---- RECORD SET
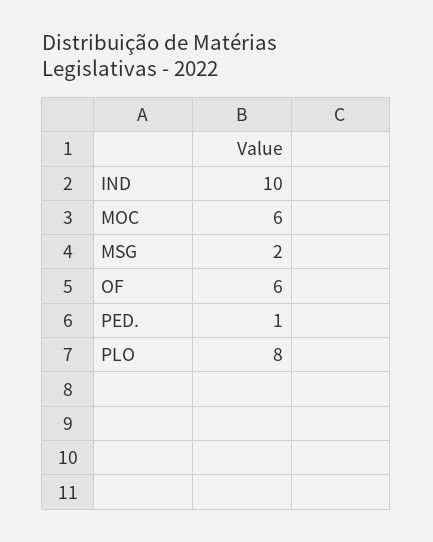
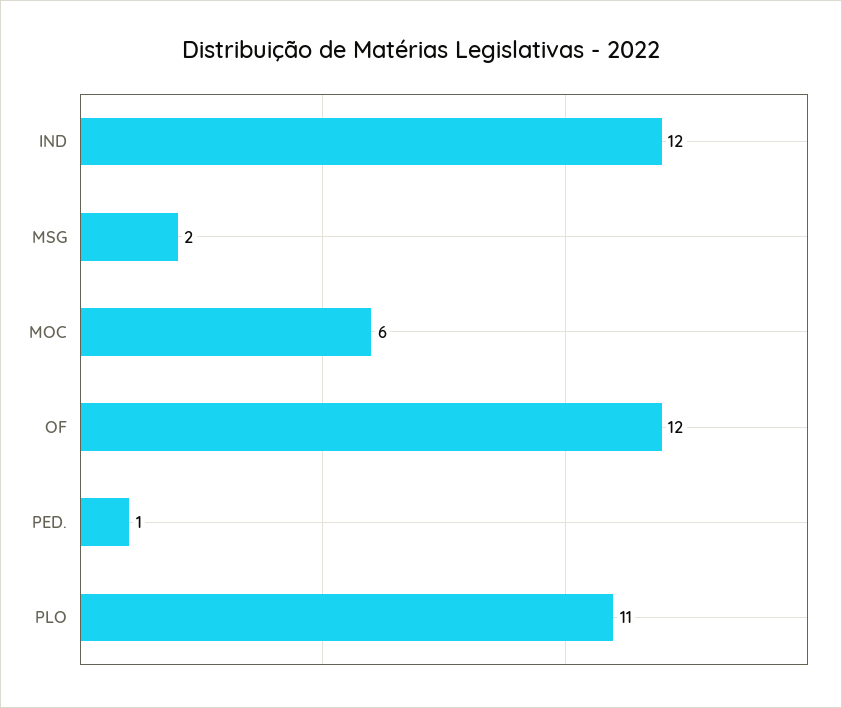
IND: 10 -> 12
OF: 6 -> 12
PLO: 8 -> 11

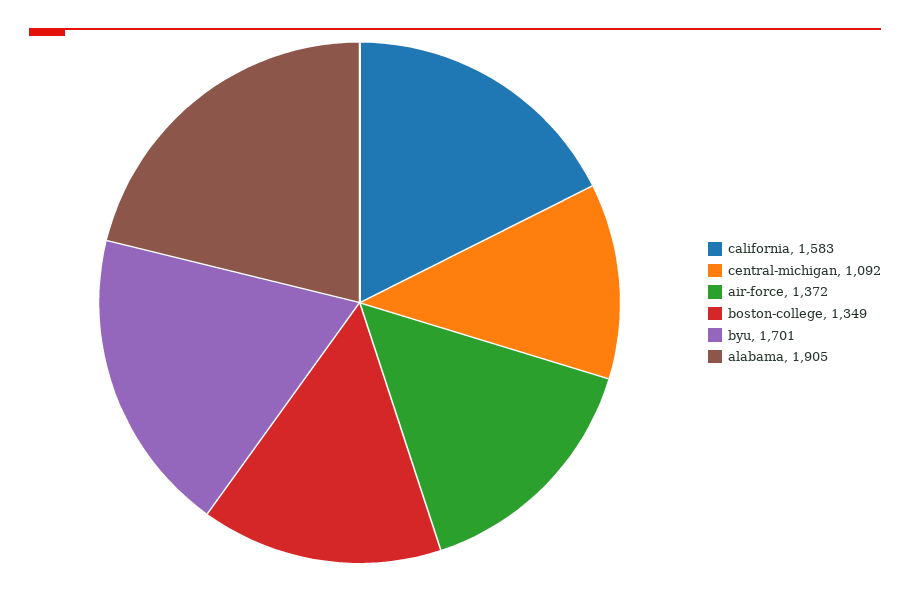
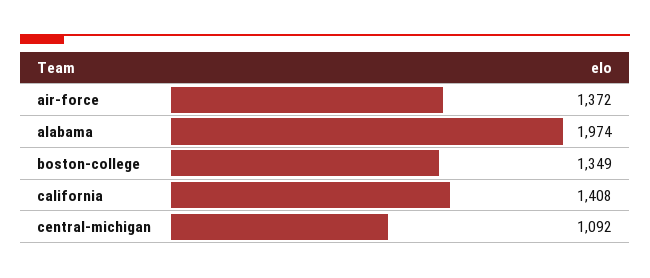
california: 1583 -> 1408
byu: 1701 -> none
alabama: 1905 -> 1974

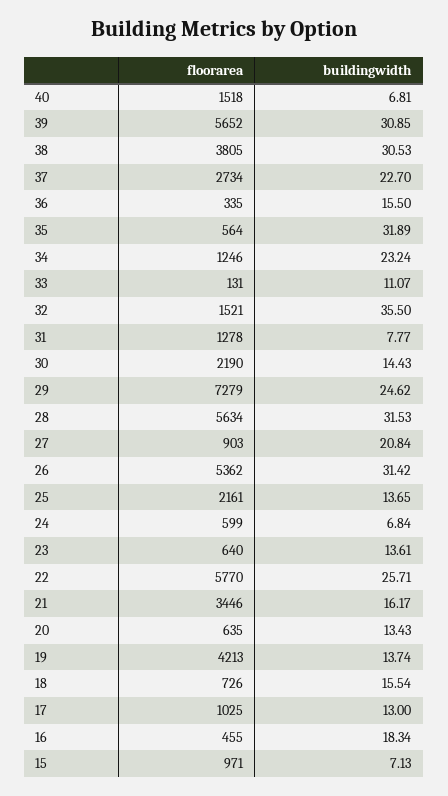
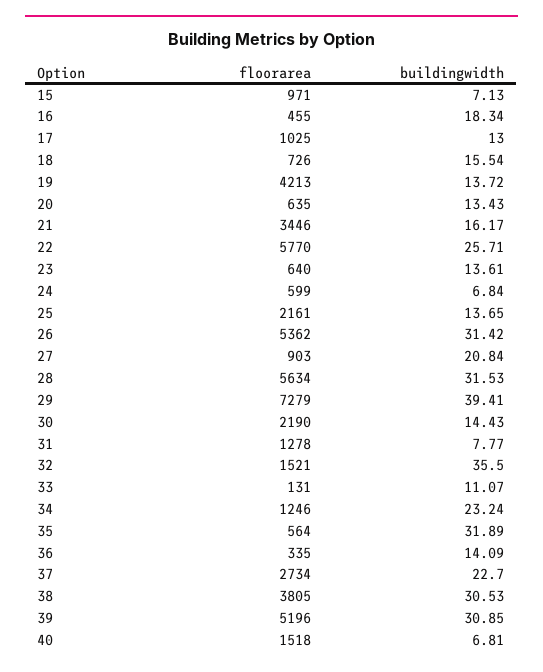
floorarea, 39: 5652 -> 5196
buildingwidth, 36: 15.5 -> 14.09
buildingwidth, 29: 24.62 -> 39.41
buildingwidth, 19: 13.74 -> 13.72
--------
### EXERCISE DIRECTIONS
Verbatim, write out the line containing "OF: 6 -> 12" and all later lines through the end of the records, leaving every picture out.

### TASK RESPONSE
OF: 6 -> 12
PLO: 8 -> 11

california: 1583 -> 1408
byu: 1701 -> none
alabama: 1905 -> 1974

floorarea, 39: 5652 -> 5196
buildingwidth, 36: 15.5 -> 14.09
buildingwidth, 29: 24.62 -> 39.41
buildingwidth, 19: 13.74 -> 13.72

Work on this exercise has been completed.